» **BLOCCO DI TESTO**:
────────────────────

Policoro ha festeggiato la "Giornata delle Oasi Wwf"



Una domenica dedicata alla natura e al paesaggio. 

Così è stata vissuta anche a Policoro, la Giornata nazionale delle Oasi, organizzata nello scorso weekend. 
Per tutta la giornata porte aperte nelle tre oasi lucane, Pantano di Pignola, San Giuliano e Bosco Pantano di Policoro, con tante iniziative rivolte a ragazzi, bambini, adulti e famiglie.
Complice anche la calda giornata primaverile, tanta la gente che per l’occasione ha visitato l’Oasi Wwf del Bosco Pantano, ultimo esempio di foresta planiziale mesoigrofila presente in Italia e nel sud Europa, a due passi dalle dune del mar Jonio.
Chi ha scelto di trascorrere qualche ora nella struttura policorese, unica nel metapontino, ha potuto partecipare a numerose attività organizzate dallo staff dell’Oasi: dalle passeggiate in mountainbike tra i sentieri del bosco a cavalcate lungo la spiaggia jonica, vero e proprio laboratorio naturalistico, fino alla visione di lungometraggi dedicati alle iniziative organizzate dal Wwf.
È stato inoltre possibile visitare gli ambulatori del Cras, Centro Recupero Animali Selvatici, dove vengono accolti e curati tanti esemplari in difficoltà, in primis la tartaruga Caretta Caretta, specie marina comune nel mar Mediterraneo ma ormai a rischio estinzione a causa delle attività antropiche e dell’inquinamento.
L’edizione 2012 della Giornata nazionale si propone di raccogliere fondi per realizzare in particolare tre obiettivi concreti.
 Il primo è la costituzione di una nuova Oasi ad Arbus, in Sardegna, un paradiso naturale di dune sabbiose e macchia mediterranea, minacciato dal taglio dei ginepri secolari e dall’attraversamento dei fuoristrada. 
Poi, la bonifica della’incantevole spiaggia che costeggia la Riserva naturale Le Cesine, nel Salento (Puglia), dove i rifiuti trasportati dal mare e mai rimossi hanno praticamente ricoperto la sabbia con uno strato di plastica, danneggiando la vegetazione e gli animali. 
E infine, il terzo obiettivo è quello di riforestare e riqualificare le zone umide dell’Oasi Golena di Panarella in Veneto, sul Delta del Po, che d’inverno ospita oltre centomila uccelli migratori.

────────────────────

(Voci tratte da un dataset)

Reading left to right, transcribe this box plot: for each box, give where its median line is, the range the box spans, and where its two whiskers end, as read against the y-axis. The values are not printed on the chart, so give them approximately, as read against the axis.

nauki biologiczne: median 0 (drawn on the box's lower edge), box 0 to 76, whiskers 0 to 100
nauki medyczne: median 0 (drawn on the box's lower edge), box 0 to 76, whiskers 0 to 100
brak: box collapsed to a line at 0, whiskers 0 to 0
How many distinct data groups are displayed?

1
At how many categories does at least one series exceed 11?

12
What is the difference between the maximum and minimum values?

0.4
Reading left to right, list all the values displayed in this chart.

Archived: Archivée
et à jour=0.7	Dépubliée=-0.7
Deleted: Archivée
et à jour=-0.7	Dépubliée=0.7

────────────────────

» **CONSEGNA**:
Ricopia senza modifiche il brano del testo sulla Giornata delle Oasi Wwf a Policoro che va da "Chi ha scelto" fino a "antropiche e dell’inquinamento.".

» **RISPOSTA ATTESA**:
Chi ha scelto di trascorrere qualche ora nella struttura policorese, unica nel metapontino, ha potuto partecipare a numerose attività organizzate dallo staff dell’Oasi: dalle passeggiate in mountainbike tra i sentieri del bosco a cavalcate lungo la spiaggia jonica, vero e proprio laboratorio naturalistico, fino alla visione di lungometraggi dedicati alle iniziative organizzate dal Wwf.
È stato inoltre possibile visitare gli ambulatori del Cras, Centro Recupero Animali Selvatici, dove vengono accolti e curati tanti esemplari in difficoltà, in primis la tartaruga Caretta Caretta, specie marina comune nel mar Mediterraneo ma ormai a rischio estinzione a causa delle attività antropiche e dell’inquinamento.